Wandering through the Northeast edge of a wet and muddy Dene Park today meandering through the Yew copse towards the Alders down by the waterworks, there were a few patchy finds to be made. Also there was an opportunity to weed three Laurel seedlings, every little helps! As you move off the car park, the first compartment has a number of Beech, but as you move up the hill there is quite a dense cluster of youngish Birch trees, with some standard Oak. Here is a view of the Birch, note the dense stems. It is quite easy to find some Stereum and Schizopora in this area.


On a fallen Alder by the weir I found what I think was a young fairly flexible Stereum subtomentosum (Pouzar) nicely orange overall but clearly white-edged. This is generally called the Yellowing Curtain Crust, and it should have released a bit of yellow fluid when cut - which of course I forgot to test for, even though I had deliberately brought my knife with me for the first time. |A scratch of the lower surface is the recommended approach.

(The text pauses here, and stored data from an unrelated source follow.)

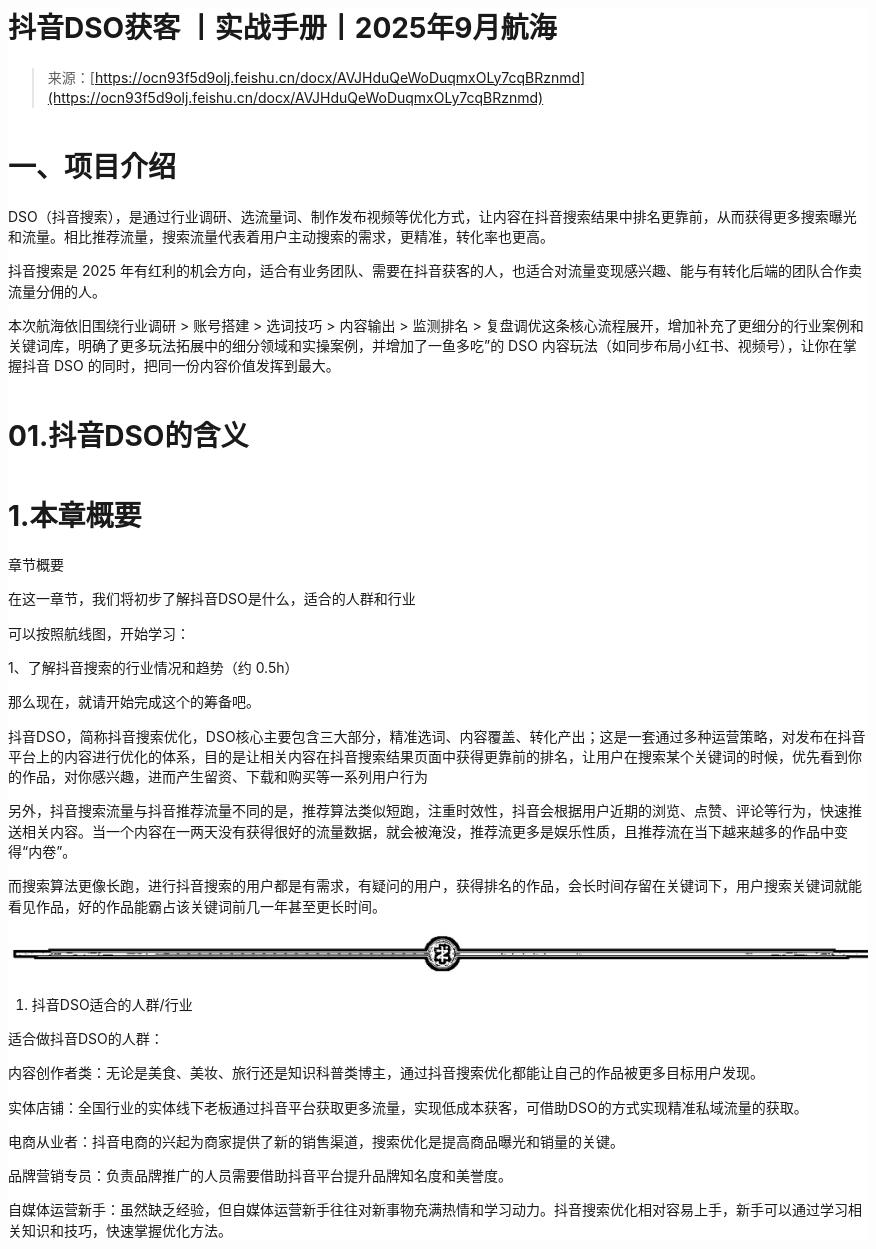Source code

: # 抖音DSO获客 丨实战手册丨2025年9月航海

> 来源：[https://ocn93f5d9olj.feishu.cn/docx/AVJHduQeWoDuqmxOLy7cqBRznmd](https://ocn93f5d9olj.feishu.cn/docx/AVJHduQeWoDuqmxOLy7cqBRznmd)

# 一、项目介绍

DSO（抖音搜索），是通过行业调研、选流量词、制作发布视频等优化方式，让内容在抖音搜索结果中排名更靠前，从而获得更多搜索曝光和流量。相比推荐流量，搜索流量代表着用户主动搜索的需求，更精准，转化率也更高。

抖音搜索是 2025 年有红利的机会方向，适合有业务团队、需要在抖音获客的人，也适合对流量变现感兴趣、能与有转化后端的团队合作卖流量分佣的人。

本次航海依旧围绕行业调研 > 账号搭建 > 选词技巧 > 内容输出 > 监测排名 > 复盘调优这条核心流程展开，增加补充了更细分的行业案例和关键词库，明确了更多玩法拓展中的细分领域和实操案例，并增加了一鱼多吃”的 DSO 内容玩法（如同步布局小红书、视频号），让你在掌握抖音 DSO 的同时，把同一份内容价值发挥到最大。

# 01.抖音DSO的含义

# 1.本章概要

章节概要

在这一章节，我们将初步了解抖音DSO是什么，适合的人群和行业

可以按照航线图，开始学习：

1、了解抖音搜索的行业情况和趋势（约 0.5h）

那么现在，就请开始完成这个的筹备吧。

抖音DSO，简称抖音搜索优化，DSO核心主要包含三大部分，精准选词、内容覆盖、转化产出；这是一套通过多种运营策略，对发布在抖音平台上的内容进行优化的体系，目的是让相关内容在抖音搜索结果页面中获得更靠前的排名，让用户在搜索某个关键词的时候，优先看到你的作品，对你感兴趣，进而产生留资、下载和购买等一系列用户行为

另外，抖音搜索流量与抖音推荐流量不同的是，推荐算法类似短跑，注重时效性，抖音会根据用户近期的浏览、点赞、评论等行为，快速推送相关内容。当一个内容在一两天没有获得很好的流量数据，就会被淹没，推荐流更多是娱乐性质，且推荐流在当下越来越多的作品中变得“内卷”。

而搜索算法更像长跑，进行抖音搜索的用户都是有需求，有疑问的用户，获得排名的作品，会长时间存留在关键词下，用户搜索关键词就能看见作品，好的作品能霸占该关键词前几一年甚至更长时间。

![](img/8a1e8a37026eea09a6c022010d91b01a.png)

1.  抖音DSO适合的人群/行业

适合做抖音DSO的人群：

内容创作者类：无论是美食、美妆、旅行还是知识科普类博主，通过抖音搜索优化都能让自己的作品被更多目标用户发现。

实体店铺：全国行业的实体线下老板通过抖音平台获取更多流量，实现低成本获客，可借助DSO的方式实现精准私域流量的获取。

电商从业者：抖音电商的兴起为商家提供了新的销售渠道，搜索优化是提高商品曝光和销量的关键。

品牌营销专员：负责品牌推广的人员需要借助抖音平台提升品牌知名度和美誉度。

自媒体运营新手：虽然缺乏经验，但自媒体运营新手往往对新事物充满热情和学习动力。抖音搜索优化相对容易上手，新手可以通过学习相关知识和技巧，快速掌握优化方法。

The brackets should be quite narrowly attached, about 3 - 7 cm across and 1 - 2 mm thick, and irregularly wavy at the edges. These were also obviously much less hairy than Stereum hirsutum, hence subtomentosum, but the hairiness is apparently quite variable according to the interweb. Spores should be being released in summer and autumn and the spore print should be white to a very light tan in colour.


There were also apparently older outgrowths further along the trunk, showing the very significant differences in appearance as the "ears" age,






Tuesday 21 January 2020

Yes, more fungi from Dene Park




Witches' Butter, Exidia glandulosa, is an utterly amazing fungus,

Quote: "Exidia glandulosa is a wood-rotting species, typically found on dead attached branches of broadleaf trees, especially oak, occasionally hazel or beech. It is a pioneer species capable of colonizing living or recently dead wood. A study of the wood decay process in attached oak branches showed that E. glandulosa is a member of a community of eight basidiomycetous fungi consistently associated with the decay of dying branches on living trees. Specifically, its role is to disintegrate the tissue of the vascular cambium, which loosens the attached bark. It persists for some while on fallen branches and logs."

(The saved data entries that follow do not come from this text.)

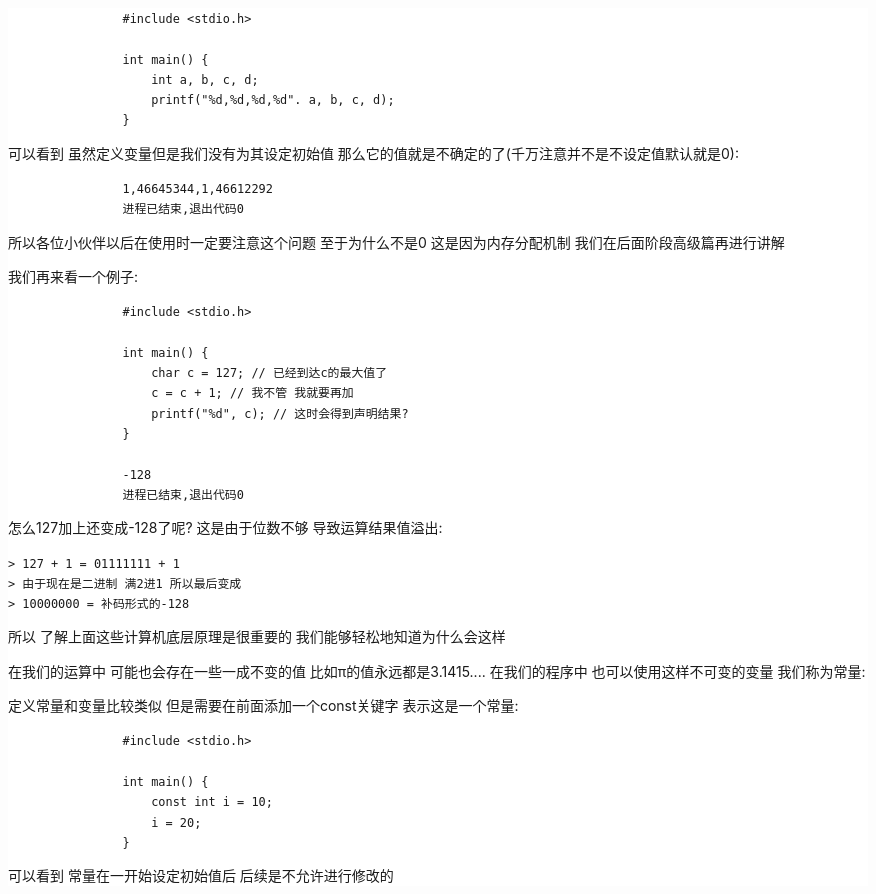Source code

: 					#include <stdio.h>

					int main() {
						int a, b, c, d;
						printf("%d,%d,%d,%d". a, b, c, d);
					}

可以看到 虽然定义变量但是我们没有为其设定初始值 那么它的值就是不确定的了(千万注意并不是不设定值默认就是0):

					1,46645344,1,46612292
					进程已结束,退出代码0

所以各位小伙伴以后在使用时一定要注意这个问题 至于为什么不是0 这是因为内存分配机制 我们在后面阶段高级篇再进行讲解

我们再来看一个例子:

					#include <stdio.h>

					int main() {
						char c = 127; // 已经到达c的最大值了
						c = c + 1; // 我不管 我就要再加
						printf("%d", c); // 这时会得到声明结果?
					}

					-128
					进程已结束,退出代码0

怎么127加上还变成-128了呢? 这是由于位数不够 导致运算结果值溢出:

	> 127 + 1 = 01111111 + 1
	> 由于现在是二进制 满2进1 所以最后变成
	> 10000000 = 补码形式的-128

所以 了解上面这些计算机底层原理是很重要的 我们能够轻松地知道为什么会这样

在我们的运算中 可能也会存在一些一成不变的值 比如π的值永远都是3.1415.... 在我们的程序中 也可以使用这样不可变的变量 我们称为常量:

定义常量和变量比较类似 但是需要在前面添加一个const关键字 表示这是一个常量:
					
					#include <stdio.h>

					int main() {
						const int i = 10;
						i = 20;
					}

可以看到 常量在一开始设定初始值后 后续是不允许进行修改的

I THINK this is more likely to be on eg hazel than oak, but it is a difficult one to be sure. These fruiting bodies are a bit dried out and shrunken, but you can just see the pimples on the upper surface.

The other complication is that Witches' Butter Exidia glandulosa or E. truncata has a rather confusing sister species which is similar but coalesces and is generally called Warlock's Butter, E. plana or E. nigrescens. It is probably impossible to tell the difference at this stage of desiccation. 

This next crust fungus was found on a fallen branch. It bears at least a superficial resemblance to some of the images of Steccherinum fimbriatum, supposedly common in Hampshire at least. But it doesn't seem to have the central "fruiting" area covered with minute spines of the larger patches often pictured.



Sunday 19 January 2020

Another crust in Dene Park, Antrodia albida I think


A "Pore-Crust"??

Possibly Antrodia albida, one of the commoner Antrodia species in the UK. Pores quite "polygonal" 1 mm or more across, tubes a few mm long, Slightly light brown or strong cream in main colour, whitish underneath the tubes and at the edges.







Thursday 16 January 2020

Fungi at Dene Park.


I was pointed in the direction of this lovely burst of sunshine by a friendly lady dog walker. I believe this is Yellow Brain, Yellow Trembler, Golden Jelly Fungus, Tremella. It is possibly Tremella mesenterica, rather than its sister species, Tremella aurantia. 

T. mesenterica is said to be the more "slimy" of the two, while T. aurantia is regarded as more matte.


This was quite an attractive pinkish crust fungus, which I haven't tracked down yet.